AES: The demanding choice of shared economic sovereignty
In a reconfiguring Sahel, the economy has become a political battlefield in its own right. As alliances shift and old certainties fade, the Alliance of Sahel States (AES) is deliberately choosing economic integration as a strategic lever for sovereignty.
The reality is stark: Mali, Burkina Faso, and Niger maintain limited trade with one another, despite clear agricultural complementarities, compatible industrial paths, and deep historical interdependence.
This weakness is not inevitable it stems from past political choices, regional frameworks often disconnected from Sahelian realities, and integration treated more as an administrative norm than a transformative project. The AES inherits this situation but refuses to be confined by it.
By moving to harmonize trade policies, facilitate the movement of goods, and place the private sector at the heart of public decision-making, Sahelian authorities are sending a clear signal: integration will no longer be a slogan, but a method.
Related/ AES: The BCID-AES, founding act of Sahelian economic sovereignty
The creation of a confederal public-private dialogue mechanism and an Alliance of Chambers of Commerce marks a break from a tradition where the state acted alone, often detached from productive realities.
The priority given to agriculture is telling. In a region where food security is inseparable from political stability, coordinating grain storage and exchange policies is not merely a technical choice; it is an act of sovereignty.

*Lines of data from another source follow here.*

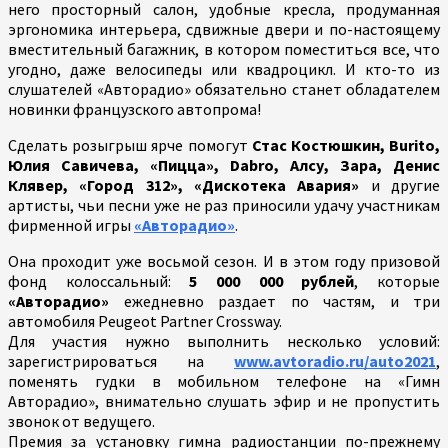
него просторный салон, удобные кресла, продуманная
эргономика интерьера, сдвижные двери и по-настоящему
вместительный багажник, в котором поместиться все, что
угодно, даже велосипеды или квадроцикл. И кто-то из
слушателей «Авторадио» обязательно станет обладателем
новинки французского автопрома!
Сделать розыгрыш ярче помогут
Стас Костюшкин, Burito,
Юлия Савичева, «Пицца», Dabro, Алсу, Зара, Денис
Клявер, «Город 312», «Дискотека Авария»
и другие
артисты, чьи песни уже не раз приносили удачу участникам
фирменной игры
«Авторадио»
.
Она проходит уже восьмой сезон. И в этом году призовой
фонд колоссальный:
5 000 000 рублей
, которые
«Авторадио»
ежедневно раздает по частям, и три
автомобиля Peugeot Partner Crossway.
Для участия нужно выполнить несколько условий:
зарегистрироваться на
www.avtoradio.ru/auto2021
,
поменять гудки в мобильном телефоне на «Гимн
Авторадио», внимательно слушать эфир и не пропустить
звонок от ведущего.
Премия за установку гимна радиостанции по-прежнему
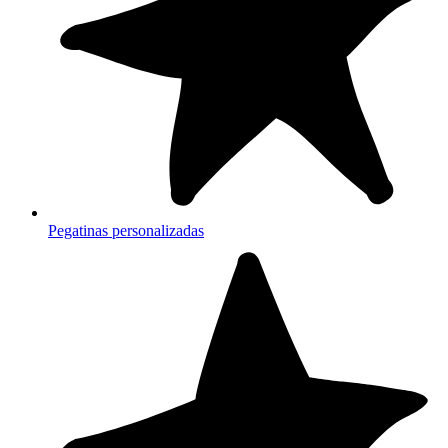
Pegatinas personalizadas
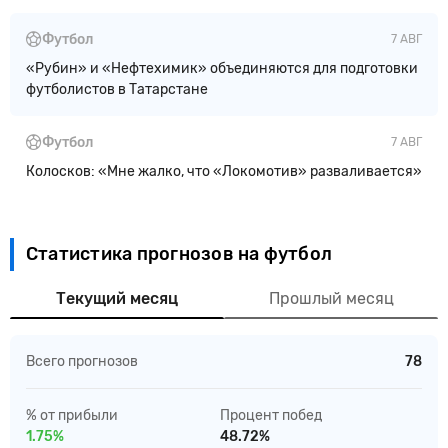
Футбол
7 АВГ
«Рубин» и «Нефтехимик» объединяются для подготовки
футболистов в Татарстане
Футбол
7 АВГ
Колосков: «Мне жалко, что «Локомотив» разваливается»
Статистика прогнозов на футбол
Текущий месяц
Прошлый месяц
Всего прогнозов
78
% от прибыли
Процент побед
1.75%
48.72%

Prioritizing regional markets over distant imports affirms that the Sahel can feed itself, provided there is political will.
The true challenge, however, lies in execution. The history of Africa is filled with promising integration initiatives weakened by gaps between decision and action. By establishing monitoring and evaluation tools, the AES appears to have learned from the past.
The test will be maintaining collective discipline, resisting national reflexes, and embedding integration over the long term.
The AES does not promise immediate economic miracles—it proposes a direction, demanding and deliberate. And in a Sahel long pressured to adapt to others’ models, this ambition to organize its own economic coherence may already be a founding act.